The Mechelen Hundred

Portraits of a city's people, today

Nestled between Brussels and Antwerp, Mechelen has often been overshadowed by its larger neighbours. Yet teaming up with the City of Mechelen, our line-up of 100 of the city’s most prominent people, places and projects proves the extent of its potential. From artists and creatives to critical thinkers and fighters, these are the powerhouses driving Mechelen forward one step at a time.

Michael Bonne

Michael Bonne

Artisanal woodworker (1985)

Can you describe what you do?

I started Studio Swelvet together with my longtime friend Kevin Brondel. We met each other while doing our post-graduate in furniture design, and over the years we have collaborated in different enterprises. In our design projects, we try to focus on sustainability. We think it is part of our job to show our clients there are sustainable solutions in design and construction even when working on a budget. For example: we were just commissioned by the City of Mechelen to build a collection of rocking horses, and the wood we use is recycled from the local sluice gate in Muizen. We recently moved our workshop to the co-working space Wagenoord.

I grew up in Leuven, but my wife and I bought a place just outside the city centre a couple of years ago. We are surrounded by nature, which is a big plus for us and for our dog.

How do you perceive Mechelen? In your view, what kind of city is it? Its people, its cultural landscape, its vibe? How does it compare to other, similarly-sized cities?

There are a lot of young people moving to Mechelen, but even more important is the young spirit that has pervaded the city. There is a lot of support for entrepreneurs and initiative, both from the community and the local government. This means a lot of projects are able to be realised

How has Mechelen contributed to making you who you are today? What role has the city played in shaping your outlook and career?

Actually, the training I had in furniture design is unique in Belgium, and of course there is a historical tradition of furniture builders in Mechelen. This has somewhat diminished in recent years, but it feels nice to be a part of that heritage. When we were looking for a place to establish our workshop, the city council really helped us out and offered us an abandoned building we could use.

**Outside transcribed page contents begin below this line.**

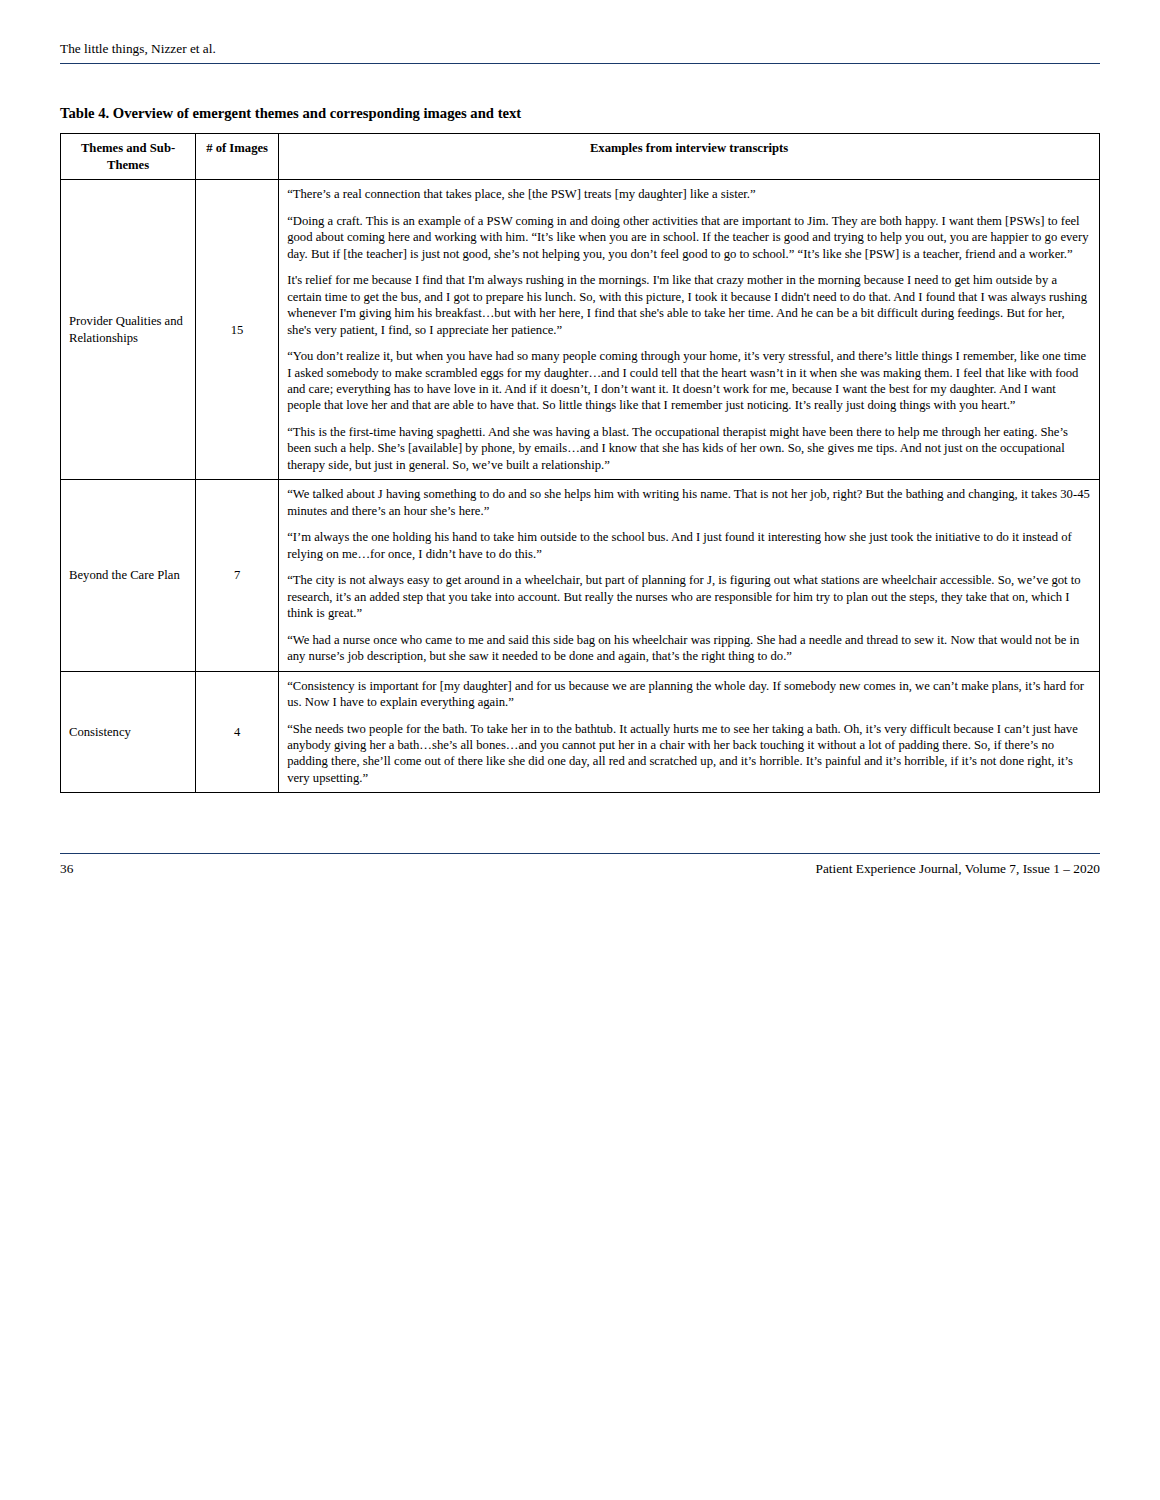The little things, Nizzer et al.
Table 4. Overview of emergent themes and corresponding images and text
| Themes and Sub-Themes | # of Images | Examples from interview transcripts |
| --- | --- | --- |
| Provider Qualities and Relationships | 15 | “There’s a real connection that takes place, she [the PSW] treats [my daughter] like a sister.” “Doing a craft. This is an example of a PSW coming in and doing other activities that are important to Jim. They are both happy. I want them [PSWs] to feel good about coming here and working with him. “It’s like when you are in school. If the teacher is good and trying to help you out, you are happier to go every day. But if [the teacher] is just not good, she’s not helping you, you don’t feel good to go to school.” “It’s like she [PSW] is a teacher, friend and a worker.” It's relief for me because I find that I'm always rushing in the mornings. I'm like that crazy mother in the morning because I need to get him outside by a certain time to get the bus, and I got to prepare his lunch. So, with this picture, I took it because I didn't need to do that. And I found that I was always rushing whenever I'm giving him his breakfast…but with her here, I find that she's able to take her time. And he can be a bit difficult during feedings. But for her, she's very patient, I find, so I appreciate her patience.” “You don’t realize it, but when you have had so many people coming through your home, it’s very stressful, and there’s little things I remember, like one time I asked somebody to make scrambled eggs for my daughter…and I could tell that the heart wasn’t in it when she was making them. I feel that like with food and care; everything has to have love in it. And if it doesn’t, I don’t want it. It doesn’t work for me, because I want the best for my daughter. And I want people that love her and that are able to have that. So little things like that I remember just noticing. It’s really just doing things with you heart.” “This is the first-time having spaghetti. And she was having a blast. The occupational therapist might have been there to help me through her eating. She’s been such a help. She’s [available] by phone, by emails…and I know that she has kids of her own. So, she gives me tips. And not just on the occupational therapy side, but just in general. So, we’ve built a relationship.” |
| Beyond the Care Plan | 7 | “We talked about J having something to do and so she helps him with writing his name. That is not her job, right? But the bathing and changing, it takes 30-45 minutes and there’s an hour she’s here.” “I’m always the one holding his hand to take him outside to the school bus. And I just found it interesting how she just took the initiative to do it instead of relying on me…for once, I didn’t have to do this.” “The city is not always easy to get around in a wheelchair, but part of planning for J, is figuring out what stations are wheelchair accessible. So, we’ve got to research, it’s an added step that you take into account. But really the nurses who are responsible for him try to plan out the steps, they take that on, which I think is great.” “We had a nurse once who came to me and said this side bag on his wheelchair was ripping. She had a needle and thread to sew it. Now that would not be in any nurse’s job description, but she saw it needed to be done and again, that’s the right thing to do.” |
| Consistency | 4 | “Consistency is important for [my daughter] and for us because we are planning the whole day. If somebody new comes in, we can’t make plans, it’s hard for us. Now I have to explain everything again.” “She needs two people for the bath. To take her in to the bathtub. It actually hurts me to see her taking a bath. Oh, it’s very difficult because I can’t just have anybody giving her a bath…she’s all bones…and you cannot put her in a chair with her back touching it without a lot of padding there. So, if there’s no padding there, she’ll come out of there like she did one day, all red and scratched up, and it’s horrible. It’s painful and it’s horrible, if it’s not done right, it’s very upsetting.” |
36 Patient Experience Journal, Volume 7, Issue 1 – 2020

On a personal level, what would you like to see more of in the city? What could it do better?

‘Better’ is the enemy of ‘good’, of course there’s always room for improvement. There is still a part of the Dyle that runs through the city that could use an upgrade. But then again, this is already happening near the Thomas More university, so I guess eventually they’ll get around to it.

To you, what is the best way to spend a weekend in Mechelen?

I’m not much of an inner city person, so my recommendations tend to be outside of the centre. You need to go for a walk in the Mechelse Broek, or in the woods around the Vrijbroekspark. The park itself is beautifully maintained of course, but there are many hidden spots of green you can discover around it.

As far as food and drinks are concerned, look no further than the restaurant right here at Wagenoord. In the spirit of this place, they go for honest food.

Can you talk to us about a local legend, a neighbourhood anecdote or urban myth that, to you, encapsulates the spirit of the city?

A local story that I never completely understood, is the ‘Opsinjoorke’. If I’m not mistaken, it’s a tiny drunkard who hit his wife, something like that? I don’t see why you’d choose a symbol like that for your city.